Dia Internacional da Mulher

Dia internacional da mulher

As mulheres do país e do mundo, até hoje, lutam por direitos iguais e melhor qualidade de vida. Neste dia 8 de março, parabenizamos todas aquelas que lutaram e que lutarão por um futuro melhor, seja reivindicando seus privilégios nas ruas, nas urnas ou no poder público.

 

Anualmente, o Dia Internacional da Mulher é comemorado ao redor do globo. Diferente de outras datas comemorativas, o dia 8 de março tem uma origem nada comercial, tendo seu começo nas lutas feministas pelo direito ao voto e melhores condições de trabalho.

A primeira vez que o Dia da Mulher foi comemorado nesta data foi em 1975, o “Ano da Mulher”, época em que a Organização das Nações Unidas (ONU) intitulou o dia para lembrar as conquistas políticas e sociais até então.

Apesar disso, o primeiro Dia da Mulher da história ocorreu em 26 de fevereiro de 1909, em Nova Iorque, quando 15 mil mulheres marcharam nas ruas reivindicando melhores condições de trabalho e uma jornada menos exaustiva.

Enquanto isso, na Europa, o movimento crescia nas fábricas e, em 1910, a alemã Clara Zetkin propôs em reunião da Segunda Conferência Internacional das Mulheres Socialistas a criação de uma jornada de manifestações. O primeiro dia oficial da mulher foi em 19 de março de 1911.

A ONU, porém, considerou o dia 08 de março pelo ocorrido em 1917 quando, nesta data (23 de fevereiro pelo antigo calendário russo — 08 de março no calendário gregoriano), um grupo de operárias saiu às ruas para se manifestar contra as consequências da Primeira Guerra Mundial como a fome, a miséria e o trabalho infantil. O movimento foi o pontapé inicial para a Revolução Russa.
Após a revolução bolchevique, a data foi oficializada entre os soviéticos como celebração da mulher “heroica e trabalhadora”.

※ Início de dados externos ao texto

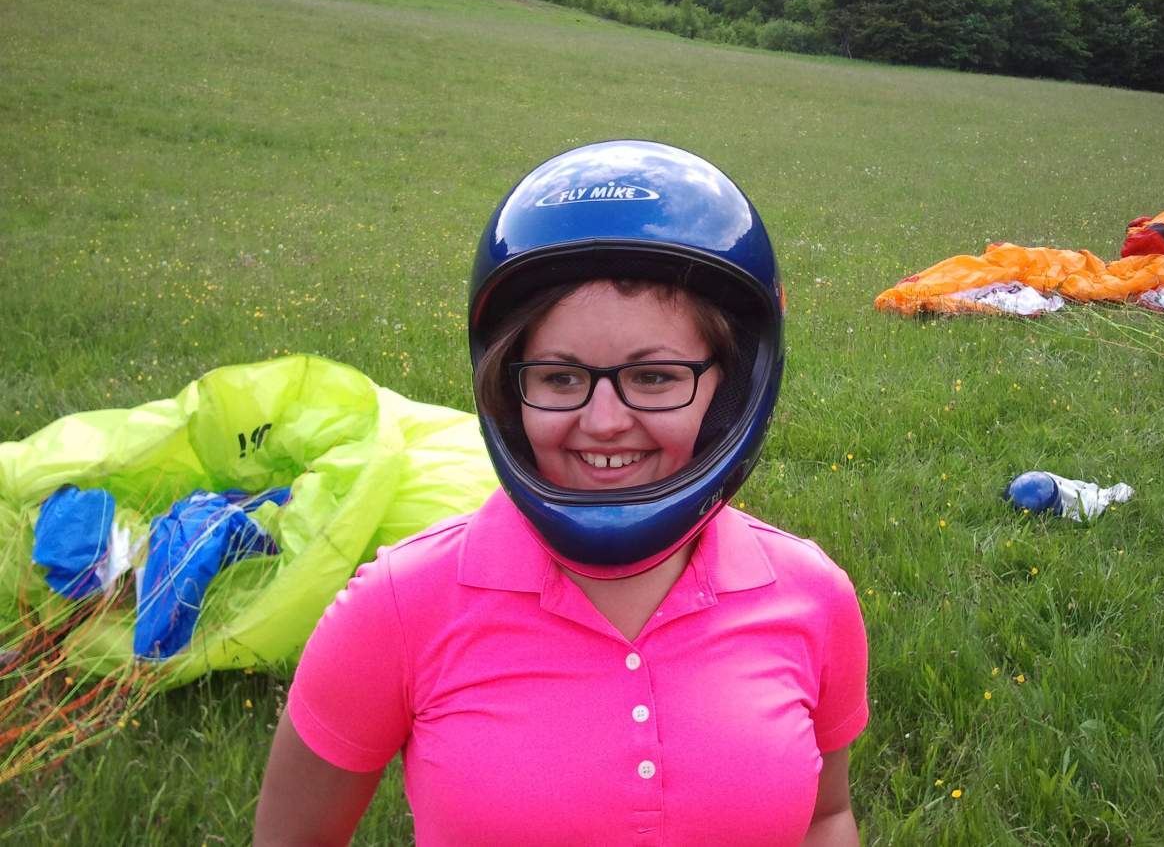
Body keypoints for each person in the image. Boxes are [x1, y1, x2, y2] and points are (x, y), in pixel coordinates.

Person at [255, 140, 869, 846]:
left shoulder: (810, 595)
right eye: (559, 377)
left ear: (730, 390)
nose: (603, 421)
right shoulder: (400, 603)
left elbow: (826, 815)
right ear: (507, 388)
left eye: (655, 377)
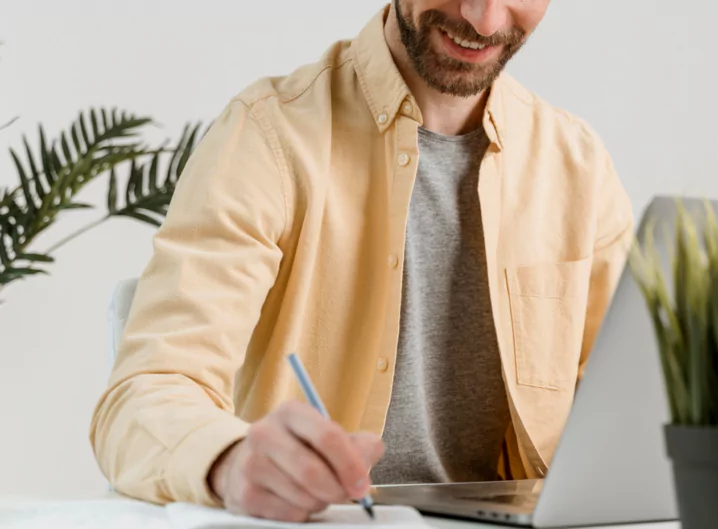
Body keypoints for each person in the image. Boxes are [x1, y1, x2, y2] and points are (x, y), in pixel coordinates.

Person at [89, 0, 633, 523]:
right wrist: (229, 463)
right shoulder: (269, 137)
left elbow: (628, 416)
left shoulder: (578, 166)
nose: (483, 17)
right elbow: (142, 397)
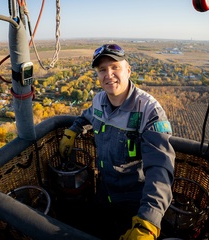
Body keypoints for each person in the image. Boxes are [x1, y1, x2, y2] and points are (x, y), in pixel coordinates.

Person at [59, 43, 175, 240]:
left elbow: (160, 168)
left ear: (128, 71)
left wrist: (148, 220)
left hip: (133, 200)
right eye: (102, 69)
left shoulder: (149, 111)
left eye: (115, 67)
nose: (108, 74)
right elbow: (87, 116)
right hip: (103, 191)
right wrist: (73, 130)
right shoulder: (99, 101)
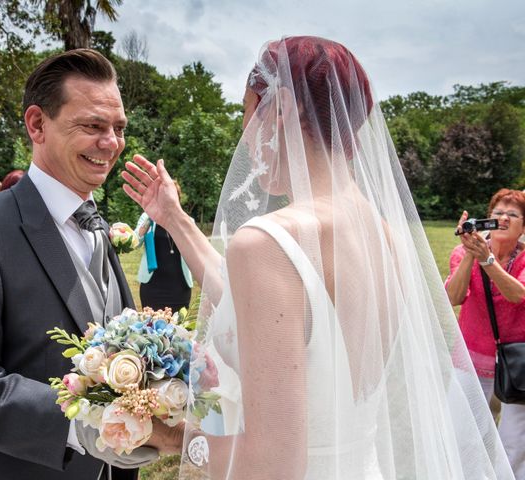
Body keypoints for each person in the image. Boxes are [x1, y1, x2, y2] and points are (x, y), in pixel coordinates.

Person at [122, 36, 514, 479]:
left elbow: (273, 464)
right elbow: (265, 310)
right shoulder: (381, 233)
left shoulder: (267, 241)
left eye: (247, 114)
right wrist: (175, 219)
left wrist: (170, 436)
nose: (245, 140)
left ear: (282, 108)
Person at [0, 49, 179, 480]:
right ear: (37, 124)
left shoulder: (95, 225)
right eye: (93, 126)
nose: (111, 143)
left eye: (118, 128)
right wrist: (86, 424)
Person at [446, 188, 525, 478]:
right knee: (466, 437)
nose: (503, 218)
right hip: (471, 360)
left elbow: (518, 294)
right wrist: (470, 254)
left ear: (523, 228)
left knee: (515, 443)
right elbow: (454, 296)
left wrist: (488, 261)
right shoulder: (463, 252)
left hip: (519, 364)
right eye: (497, 213)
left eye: (513, 215)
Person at [135, 180, 193, 312]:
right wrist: (150, 218)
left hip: (180, 287)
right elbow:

As primeiras candidatas no Brasil

O Brasil foi o segundo país da América Latina a dar o direito ao voto às mulheres. Garantiu esse direito antes de países como a França, Itália e Japão. Ainda assim, foram 50 anos de mobilização antes que o voto feminino fosse estendido a todas as brasileiras.

A primeira brasileira a tentar o voto foi Isabel de Souza Matos, em 1885. Em pleno império, a cirurgiã-dentista pediu alistamento eleitoral, afirmando que a lei permitia seu voto, uma vez que a redação dizia que todas as pessoas com títulos científicos seriam consideradas eleitoras.

Ela conseguiu se registrar dois anos depois, mas foi impedida de votar quando foi convocada a Assembleia Constituinte de 1890.

Em 1890 uma baiana chamada Isabel Dillon decidiu, então, tentar seu direito ao voto e ainda a se candidatar a deputada, argumentando que a nova lei estabelecia o direito ao voto a todos os maiores de 21 anos alfabetizados, sem especificar gênero. Ela não conseguiu vencer essa batalha.

Após anos de batalha a bióloga Bertha Lutz conseguiu, em 1927, convencer um candidato do governo do Rio Grande do Norte a apoiar o movimento sufragista e o direito ao voto, dando enfim uma real oportunidade para as mulheres brasileiras exercerem seus direitos eleitorais.

A primeira mulher candidata no Brasil foi a advogada Mietta Santiago. Ela entrou na justiça para garantir seu direito e, não só obteve o direito de votar como também pode concorrer ao cargo de deputada federal.

Ela foi homenageada por Carlos Drummond de Andrade, com uma poesia chamada

“Mietta Santiago

loura poeta bacharel

Conquista, por sentença de Juiz,

direito de votar e ser votada

para vereador, deputado, senador,

e até Presidente da República,

Mulher votando?

Mulher, quem sabe, Chefe da Nação?

O escândalo abafa a Mantiqueira,

faz tremerem os trilhos da Central

e acende no Bairro dos Funcionários,

melhor: na cidade inteira funcionária,

a suspeita de que Minas endoidece,

já endoideceu: o mundo acaba”.

 

Mietta não ganhou, mas sua coragem inspirou outras mulheres e, em 1928, Alzira Soriano concorre a prefeita da cidade Lages (RN) e se tornou a primeira representante municipal eleita na América Latina.